§ **Description of the task**: Reproduce the material below word for word, line by line, leaving out the pictures.

§ **Information given**:
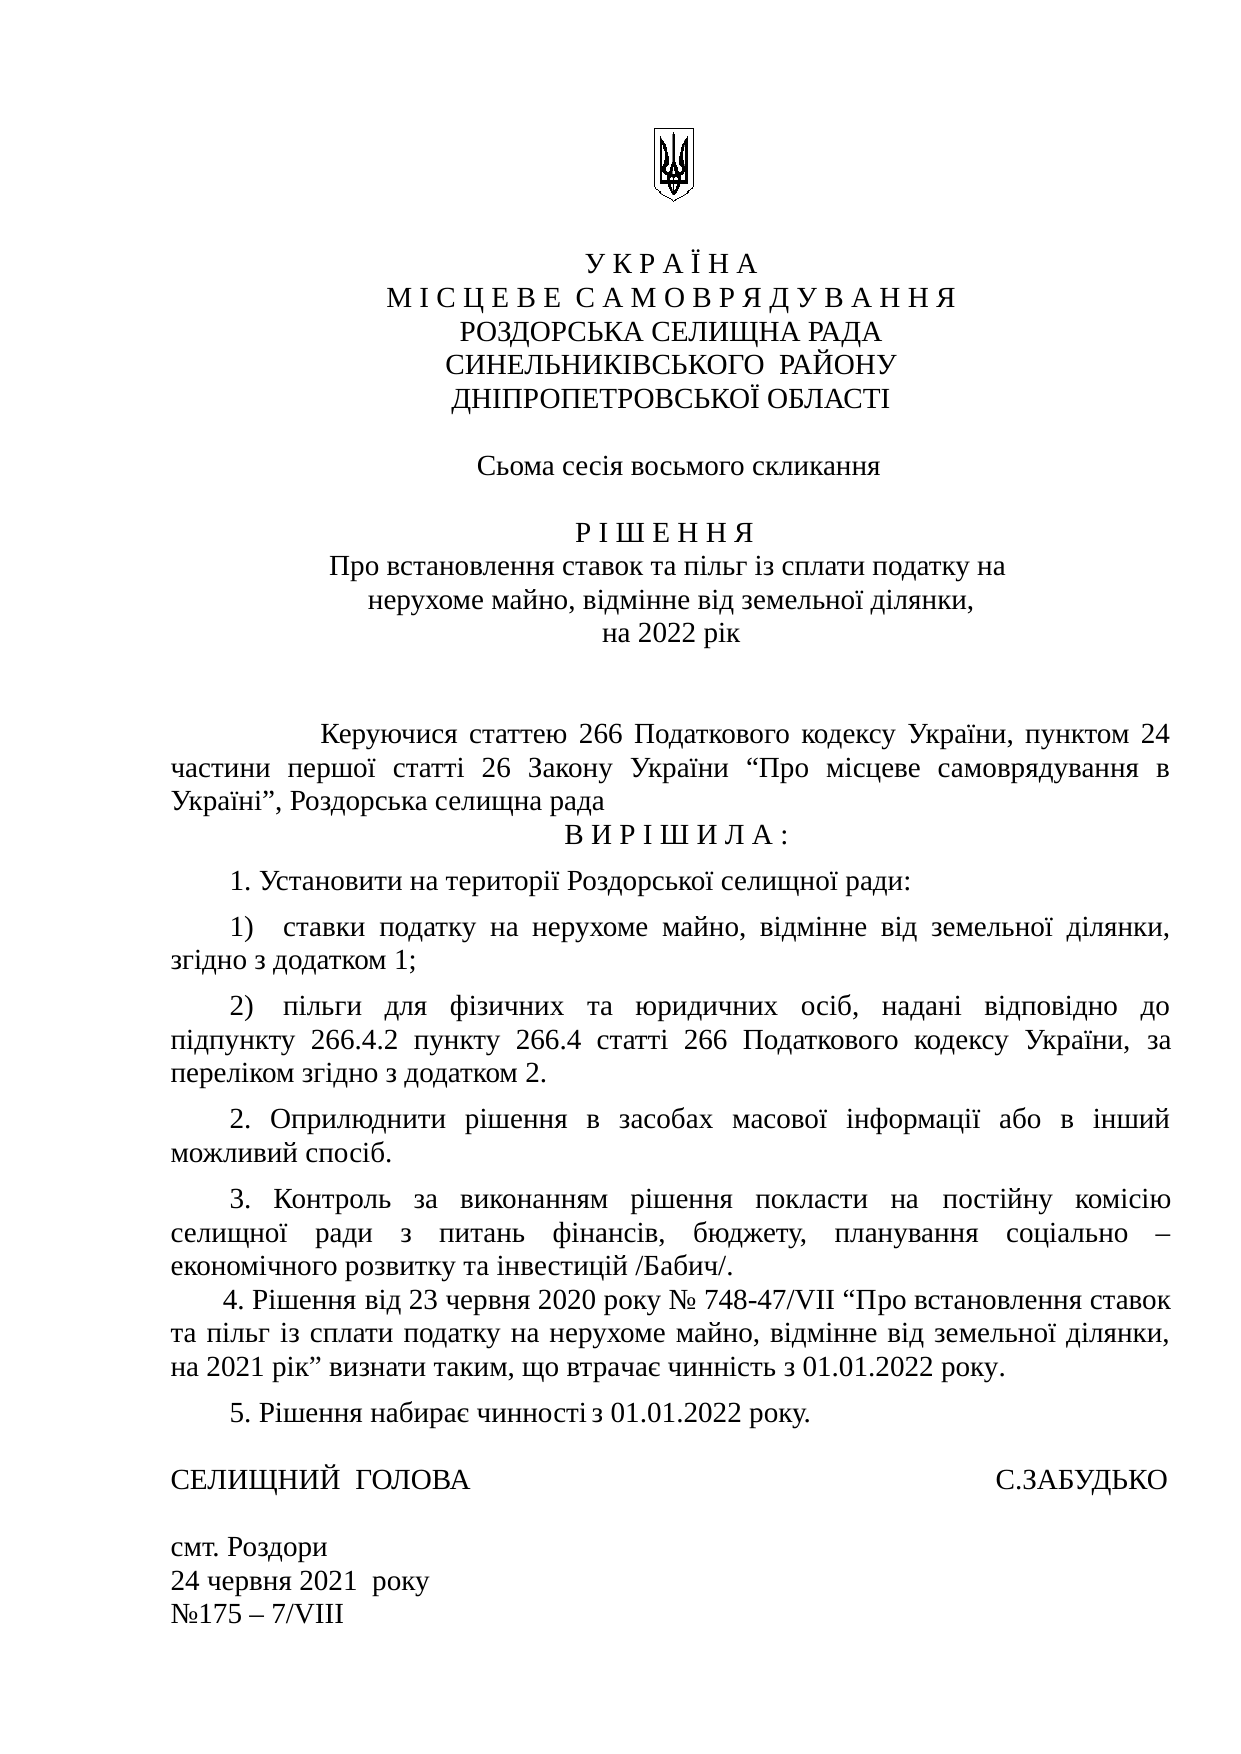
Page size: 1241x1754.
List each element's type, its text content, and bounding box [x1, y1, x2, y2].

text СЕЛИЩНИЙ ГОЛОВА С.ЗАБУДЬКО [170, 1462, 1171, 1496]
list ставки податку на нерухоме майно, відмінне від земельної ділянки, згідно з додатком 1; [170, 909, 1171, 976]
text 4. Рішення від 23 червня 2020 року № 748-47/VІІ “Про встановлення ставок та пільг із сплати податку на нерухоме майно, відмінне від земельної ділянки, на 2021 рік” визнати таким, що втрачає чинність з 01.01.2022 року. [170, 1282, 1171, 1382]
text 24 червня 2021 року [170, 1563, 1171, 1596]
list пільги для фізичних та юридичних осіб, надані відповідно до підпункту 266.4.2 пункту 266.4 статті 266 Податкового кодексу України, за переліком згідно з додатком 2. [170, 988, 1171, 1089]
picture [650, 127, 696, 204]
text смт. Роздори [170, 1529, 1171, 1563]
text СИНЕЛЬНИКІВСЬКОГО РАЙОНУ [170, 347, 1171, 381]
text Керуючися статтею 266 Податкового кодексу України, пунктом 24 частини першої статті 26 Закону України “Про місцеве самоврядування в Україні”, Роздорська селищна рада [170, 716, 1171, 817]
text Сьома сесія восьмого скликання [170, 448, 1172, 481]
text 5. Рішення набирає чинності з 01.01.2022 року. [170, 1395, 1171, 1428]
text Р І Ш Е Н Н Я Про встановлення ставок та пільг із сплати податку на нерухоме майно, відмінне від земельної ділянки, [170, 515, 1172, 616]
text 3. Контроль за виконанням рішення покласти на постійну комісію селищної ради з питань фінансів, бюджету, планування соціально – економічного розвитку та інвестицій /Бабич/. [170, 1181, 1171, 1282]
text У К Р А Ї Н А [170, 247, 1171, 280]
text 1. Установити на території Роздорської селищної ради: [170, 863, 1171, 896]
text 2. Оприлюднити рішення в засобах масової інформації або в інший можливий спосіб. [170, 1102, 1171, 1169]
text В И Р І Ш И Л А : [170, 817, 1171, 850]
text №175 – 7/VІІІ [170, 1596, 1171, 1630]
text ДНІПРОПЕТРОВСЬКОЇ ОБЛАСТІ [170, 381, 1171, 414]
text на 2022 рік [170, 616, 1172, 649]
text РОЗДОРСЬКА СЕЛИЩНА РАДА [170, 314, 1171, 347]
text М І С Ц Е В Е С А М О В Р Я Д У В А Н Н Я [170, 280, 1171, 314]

§ **Output**:
Page size: 1241x1754.
List each element's type, its text content, and bounding box [x1, y1, x2, y2].

text СЕЛИЩНИЙ ГОЛОВА С.ЗАБУДЬКО [170, 1462, 1171, 1496]
list ставки податку на нерухоме майно, відмінне від земельної ділянки, згідно з додатком 1; [170, 909, 1171, 976]
text 4. Рішення від 23 червня 2020 року № 748-47/VІІ “Про встановлення ставок та пільг із сплати податку на нерухоме майно, відмінне від земельної ділянки, на 2021 рік” визнати таким, що втрачає чинність з 01.01.2022 року. [170, 1282, 1171, 1382]
text 24 червня 2021 року [170, 1563, 1171, 1596]
list пільги для фізичних та юридичних осіб, надані відповідно до підпункту 266.4.2 пункту 266.4 статті 266 Податкового кодексу України, за переліком згідно з додатком 2. [170, 988, 1171, 1089]
picture [650, 127, 696, 204]
text смт. Роздори [170, 1529, 1171, 1563]
text СИНЕЛЬНИКІВСЬКОГО РАЙОНУ [170, 347, 1171, 381]
text Керуючися статтею 266 Податкового кодексу України, пунктом 24 частини першої статті 26 Закону України “Про місцеве самоврядування в Україні”, Роздорська селищна рада [170, 716, 1171, 817]
text Сьома сесія восьмого скликання [170, 448, 1172, 481]
text 5. Рішення набирає чинності з 01.01.2022 року. [170, 1395, 1171, 1428]
text Р І Ш Е Н Н Я Про встановлення ставок та пільг із сплати податку на нерухоме майно, відмінне від земельної ділянки, [170, 515, 1172, 616]
text 3. Контроль за виконанням рішення покласти на постійну комісію селищної ради з питань фінансів, бюджету, планування соціально – економічного розвитку та інвестицій /Бабич/. [170, 1181, 1171, 1282]
text У К Р А Ї Н А [170, 247, 1171, 280]
text 1. Установити на території Роздорської селищної ради: [170, 863, 1171, 896]
text 2. Оприлюднити рішення в засобах масової інформації або в інший можливий спосіб. [170, 1102, 1171, 1169]
text В И Р І Ш И Л А : [170, 817, 1171, 850]
text №175 – 7/VІІІ [170, 1596, 1171, 1630]
text ДНІПРОПЕТРОВСЬКОЇ ОБЛАСТІ [170, 381, 1171, 414]
text на 2022 рік [170, 616, 1172, 649]
text РОЗДОРСЬКА СЕЛИЩНА РАДА [170, 314, 1171, 347]
text М І С Ц Е В Е С А М О В Р Я Д У В А Н Н Я [170, 280, 1171, 314]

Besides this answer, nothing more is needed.